In a virtual world, everybody who helped Oculus Rift raise $2.5 million on Kickstarter would own a piece of the company. But in reality, the VR pioneer was bought by Facebook in 2014 for $2 billion, and the backers received high-tech goggles and other goodies, but no stock.
What if these backers had been investors instead of consumers? They would’ve seen “a 145-time return in two years,” wrote Greg Belote, co-founder of Wefunder, an equity crowdfunding platform. Unfortunately, the U.S. Securities and Exchange Commission didn’t exactly allow for these types of investments back then.
In 2012, the Jumpstart Our Business Startups (JOBS) Act was signed into law, but Title III didn’t go in effect until May 2016. With this provision, companies can use crowdfunding to issue stock for the first time. Now, if you want to invest in your favorite startup, you don’t need to be a millionaire. And if you run a startup, you can raise up to $1 million a year through equity crowdfunding.
For Brig and Michelle Taylor, the married duo who own SlideBelts, the provision unlocked new possibilities. From El Dorado Hills, the company’s been shipping ratchet belts around the world. In 2014, they raised $200,000 on Kickstarter in a non-equity campaign, where 2,000 backers received the first Survival Belts. In July, the company wrapped up its first equity crowdfunding campaign on StartEngine, raising more than $1 million dollars from nearly 1,200 investors.
They had offers from private investors and venture capitalists, but chose this route instead since those large investors might want more control of the company than the Taylors wanted to give up at this time. “Instead of us having to go on our hands and knees to get $5 million or $1 million from a single firm, we can say, ‘Hey, this is our company. For $250, you can become an investor,’” Brig says.
Because SlideBelts is an early-stage company, the Taylors chose to offer a Simple Agreement for Future Equity (SAFE) to any investor who contributed at least $250 during the campaign. The number of shares they receive will be determined when professional investors (e.g. venture capitalists) set the value price for SlideBelts stock. In this specific agreement, when the SAFE notes convert into shares, early investors will receive either a 20 percent discount compared to what venture capitalists pay, or a conversion price based on a $20 million company valuation — whichever results in a better deal for the investor.
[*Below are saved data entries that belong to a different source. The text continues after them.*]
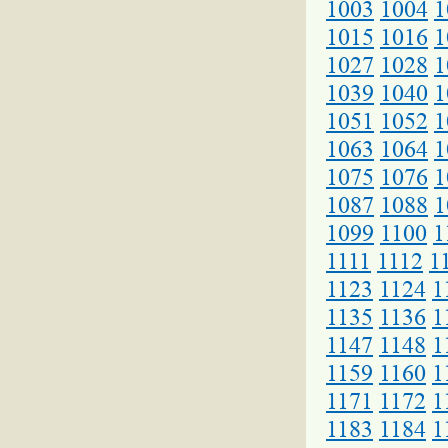
1003
1004
1
1015
1016
1
1027
1028
1
1039
1040
1
1051
1052
1
1063
1064
1
1075
1076
1
1087
1088
1
1099
1100
1
1111
1112
1
1123
1124
1
1135
1136
1
1147
1148
1
1159
1160
1
1171
1172
1
1183
1184
1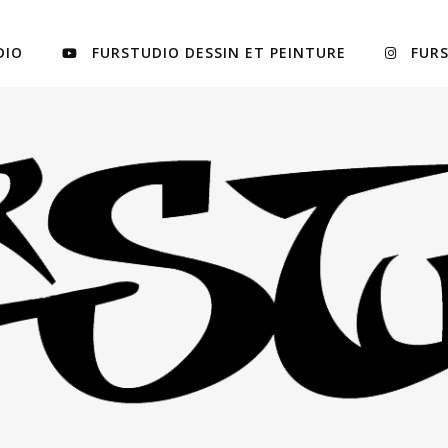
DIO
FURSTUDIO DESSIN ET PEINTURE
FUR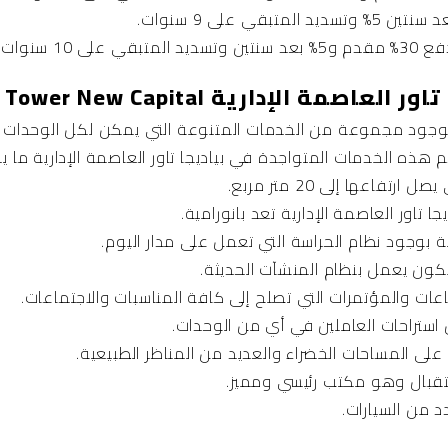
10 سنوات.
لإدارية Bayadega Tower New Capital
ية بوجود مجموعة من الخدمات المتنوعة التي يمكن لكل الوحدات 
ذه الخدمات المتواجدة في بياديجا تاور العاصمة الإدارية ما يل
عها إلى 20 متر مربع.
ا تاور العاصمة الإدارية تعد بانورامية.
رية بوجود نظام الحراسة التي تعمل على مدار اليوم.
 بكون يعمل بنظام المنشآت الحديثة.
 والمؤتمرات التي تصلح إلى كافة المناسبات والاجتماعات.
تراحات العاملين في أي من الوحدات.
 على المساحات الخضراء والعديد من المناظر الطبيعية.
قبال وهو مكتب رئيسي ومميز.
دد من السيارات.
Their StartEngine campaign required a different approach than the previous one for Kickstarter. To attract investors, the Taylors focused less on one specific product line, and more on the long-term growth of SlideBelts as a company with a pitch that included details like sales, revenue and future vision.
“You do have to actively promote the campaign,” Michelle says. “You can’t just throw it up there and hope people stumble upon it. We had to market it, plus educate people on this new type of offering, mostly through email.”
Kickstarter has not adopted an equity crowdfunding option. But other platforms such as StartEngine, Wefunder and Indiegogo have opened the door for startups looking for alternative funding sources. Wefunder lists the Top 25 equity crowdfunding campaigns across all platforms. To date, investors have funded about $37 million.
Before SlideBelts launched its campaign, StartEngine connected the Taylors with Chris Harvey, a business attorney in Santa Monica. Harvey says any startup interested in equity crowdfunding should first weigh the pros and cons. Title III is heavily regulated, which means startups must use a registered platform with a licensed broker/dealer or bank. They may also need a lawyer and often times a CPA, he says.
With all the hype out there, entrepreneurs must do research to make sure they chose the right platform for their startup. But all of these regulations may not be worth it if the entrepreneur can’t answer one question: “Can you put it on Shark Tank?” Harvey says. “That’s what I always ask. If you can put your product on Shark Tank and it would be a good idea, then it might be a good candidate for Title III.”
Rich Foreman is the Sacramento director of Startup Grind and the CEO of Apptology, a mobile app development company in Sacramento. He cites Oculus Rift as an example where traditional crowdfunding benefited the startup: they raised more than $2 million, got early beta users and did not give up equity. He doesn’t think anyone could have predicted that Facebook would acquire the company.
By contrast, if a software-based company tries to raise funds on their concept by providing swag over stock, he doesn’t think they will be so successful. “Just imagine if you’re a software-based company like Uber, for example,” he says. “They really can’t give you anything. As an investor, who cares if you get a T-shirt with Uber on it?”